なぜ、亀の瀬では地すべりが起きるのでしょうか
地すべりとは、斜面を構成している土地の一部が、おもに地下水の影響により、ある程度原形を保ったまま、ゆっくりと斜面下方に移動する現象です。
亀の瀬の地質は、大きく2つの層に分けられ、土台は岩石でできた硬い地層です。その上を、水を含んですべりやすい粘土質の地層が覆っています。2つの地層の境目はすべり台のように傾斜しており、硬い地層の表面はつるつるで大変すべりやすくなっており、この境目を「すべり面」と呼んでいます。
すべり面までの深さは、亀の瀬の場合、最大約70mもの深さがあります。
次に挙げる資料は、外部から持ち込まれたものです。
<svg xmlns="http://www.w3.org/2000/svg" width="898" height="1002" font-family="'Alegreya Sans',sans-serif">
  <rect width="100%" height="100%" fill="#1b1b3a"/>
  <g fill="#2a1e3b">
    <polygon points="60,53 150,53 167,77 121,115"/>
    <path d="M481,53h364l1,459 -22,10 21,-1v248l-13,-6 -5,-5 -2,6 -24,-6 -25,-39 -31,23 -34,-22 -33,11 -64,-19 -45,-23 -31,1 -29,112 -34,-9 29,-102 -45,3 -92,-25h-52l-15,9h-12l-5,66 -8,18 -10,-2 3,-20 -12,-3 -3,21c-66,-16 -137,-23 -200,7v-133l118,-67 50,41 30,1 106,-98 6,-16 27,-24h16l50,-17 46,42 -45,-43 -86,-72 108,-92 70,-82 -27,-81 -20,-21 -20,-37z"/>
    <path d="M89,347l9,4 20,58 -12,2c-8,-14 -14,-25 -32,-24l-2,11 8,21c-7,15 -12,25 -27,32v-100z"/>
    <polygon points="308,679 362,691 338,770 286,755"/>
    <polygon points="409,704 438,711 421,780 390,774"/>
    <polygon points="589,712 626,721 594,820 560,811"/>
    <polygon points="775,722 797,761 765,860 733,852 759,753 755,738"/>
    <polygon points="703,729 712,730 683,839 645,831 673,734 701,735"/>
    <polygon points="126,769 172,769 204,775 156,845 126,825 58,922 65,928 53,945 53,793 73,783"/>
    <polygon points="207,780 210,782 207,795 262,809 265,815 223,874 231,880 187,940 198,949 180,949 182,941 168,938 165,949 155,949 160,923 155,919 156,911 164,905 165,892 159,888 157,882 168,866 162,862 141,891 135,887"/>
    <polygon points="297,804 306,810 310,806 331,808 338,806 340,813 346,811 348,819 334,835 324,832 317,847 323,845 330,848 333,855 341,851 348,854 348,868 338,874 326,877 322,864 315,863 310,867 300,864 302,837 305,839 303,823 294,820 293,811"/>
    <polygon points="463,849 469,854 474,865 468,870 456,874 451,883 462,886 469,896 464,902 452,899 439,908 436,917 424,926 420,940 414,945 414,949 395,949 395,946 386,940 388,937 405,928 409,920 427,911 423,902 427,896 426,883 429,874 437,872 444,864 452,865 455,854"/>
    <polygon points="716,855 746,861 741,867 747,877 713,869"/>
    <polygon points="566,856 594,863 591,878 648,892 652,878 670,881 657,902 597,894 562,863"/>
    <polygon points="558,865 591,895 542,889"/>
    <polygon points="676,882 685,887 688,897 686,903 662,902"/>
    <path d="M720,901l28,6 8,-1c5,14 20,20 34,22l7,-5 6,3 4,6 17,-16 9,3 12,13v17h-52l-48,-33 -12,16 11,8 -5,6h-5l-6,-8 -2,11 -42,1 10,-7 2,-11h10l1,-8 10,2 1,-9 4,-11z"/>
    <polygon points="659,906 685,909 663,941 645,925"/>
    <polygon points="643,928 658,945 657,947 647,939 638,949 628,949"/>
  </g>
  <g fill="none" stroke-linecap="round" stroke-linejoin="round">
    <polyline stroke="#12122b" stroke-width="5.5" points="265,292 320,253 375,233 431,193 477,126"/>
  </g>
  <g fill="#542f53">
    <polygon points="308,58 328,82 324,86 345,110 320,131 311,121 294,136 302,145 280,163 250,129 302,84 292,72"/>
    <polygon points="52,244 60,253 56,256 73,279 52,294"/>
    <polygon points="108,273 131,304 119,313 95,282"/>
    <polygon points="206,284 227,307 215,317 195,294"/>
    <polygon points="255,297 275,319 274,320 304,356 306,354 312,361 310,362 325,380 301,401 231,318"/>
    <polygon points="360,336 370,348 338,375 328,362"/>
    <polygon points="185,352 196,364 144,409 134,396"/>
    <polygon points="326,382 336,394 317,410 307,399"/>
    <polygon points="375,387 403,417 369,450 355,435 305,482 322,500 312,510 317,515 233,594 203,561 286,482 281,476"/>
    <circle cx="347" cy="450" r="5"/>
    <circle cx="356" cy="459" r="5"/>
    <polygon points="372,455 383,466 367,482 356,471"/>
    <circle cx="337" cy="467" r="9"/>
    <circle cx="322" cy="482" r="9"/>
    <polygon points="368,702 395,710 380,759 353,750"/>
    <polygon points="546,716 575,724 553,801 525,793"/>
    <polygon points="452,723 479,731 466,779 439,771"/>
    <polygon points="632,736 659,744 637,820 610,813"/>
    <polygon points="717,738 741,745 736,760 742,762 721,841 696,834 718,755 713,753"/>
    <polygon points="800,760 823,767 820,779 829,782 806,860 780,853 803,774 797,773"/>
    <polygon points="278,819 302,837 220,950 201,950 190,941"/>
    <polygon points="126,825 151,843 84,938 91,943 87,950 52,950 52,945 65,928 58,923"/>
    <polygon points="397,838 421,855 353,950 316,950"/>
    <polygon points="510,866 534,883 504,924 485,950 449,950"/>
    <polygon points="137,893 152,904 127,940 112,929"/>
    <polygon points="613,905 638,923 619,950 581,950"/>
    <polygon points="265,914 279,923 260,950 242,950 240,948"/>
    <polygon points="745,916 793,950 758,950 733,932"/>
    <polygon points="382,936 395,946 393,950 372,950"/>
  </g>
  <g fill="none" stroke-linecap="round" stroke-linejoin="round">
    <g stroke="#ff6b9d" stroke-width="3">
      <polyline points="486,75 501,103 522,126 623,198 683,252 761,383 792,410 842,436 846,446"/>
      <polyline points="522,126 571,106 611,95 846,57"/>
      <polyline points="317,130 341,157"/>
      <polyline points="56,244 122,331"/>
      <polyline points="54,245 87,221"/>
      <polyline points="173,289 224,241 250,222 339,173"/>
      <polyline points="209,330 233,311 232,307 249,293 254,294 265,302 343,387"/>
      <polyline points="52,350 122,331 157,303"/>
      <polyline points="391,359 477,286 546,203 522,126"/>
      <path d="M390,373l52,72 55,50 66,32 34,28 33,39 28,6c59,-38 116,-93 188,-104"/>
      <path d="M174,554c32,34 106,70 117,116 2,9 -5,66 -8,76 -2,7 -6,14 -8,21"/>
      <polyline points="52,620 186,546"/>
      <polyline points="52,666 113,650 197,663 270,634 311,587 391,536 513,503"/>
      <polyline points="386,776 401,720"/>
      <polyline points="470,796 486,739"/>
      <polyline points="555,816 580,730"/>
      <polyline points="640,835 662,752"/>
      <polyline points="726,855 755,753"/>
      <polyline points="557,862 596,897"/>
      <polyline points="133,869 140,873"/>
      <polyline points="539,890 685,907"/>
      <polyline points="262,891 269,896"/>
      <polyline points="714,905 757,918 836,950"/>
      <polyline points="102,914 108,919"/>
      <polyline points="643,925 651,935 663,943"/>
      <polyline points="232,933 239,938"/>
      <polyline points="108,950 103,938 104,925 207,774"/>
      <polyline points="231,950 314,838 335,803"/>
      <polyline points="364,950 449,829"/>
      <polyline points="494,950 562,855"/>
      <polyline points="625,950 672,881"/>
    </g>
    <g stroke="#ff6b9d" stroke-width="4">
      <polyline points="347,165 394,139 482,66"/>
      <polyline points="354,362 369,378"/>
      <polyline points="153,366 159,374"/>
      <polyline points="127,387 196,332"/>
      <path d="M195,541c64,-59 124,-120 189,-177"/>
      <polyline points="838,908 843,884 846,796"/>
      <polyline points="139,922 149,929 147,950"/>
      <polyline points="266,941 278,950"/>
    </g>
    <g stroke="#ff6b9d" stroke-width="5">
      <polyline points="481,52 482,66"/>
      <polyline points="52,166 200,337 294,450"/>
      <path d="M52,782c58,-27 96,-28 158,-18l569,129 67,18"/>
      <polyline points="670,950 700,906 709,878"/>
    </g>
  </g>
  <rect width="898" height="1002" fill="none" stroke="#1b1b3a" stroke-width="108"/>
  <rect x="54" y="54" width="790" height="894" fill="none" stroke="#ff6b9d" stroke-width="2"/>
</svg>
しかも、長さ約1,100m、幅約
1,000mにわたって広がっており亀の瀬では、その大量の土砂(約1,500万m³)がすべり落ちてくるため、被害が大きくなってしまうのです。
大和川の河床が何度も隆起している原因は、亀の瀬の地すべり面が大和川の下に広がっているためです。そのため、すべり落ちた土が川に入ると河床をせり上げ、土砂災害に加え、河床の隆起による川の閉塞が広い範囲に水害をもたらしていたのです。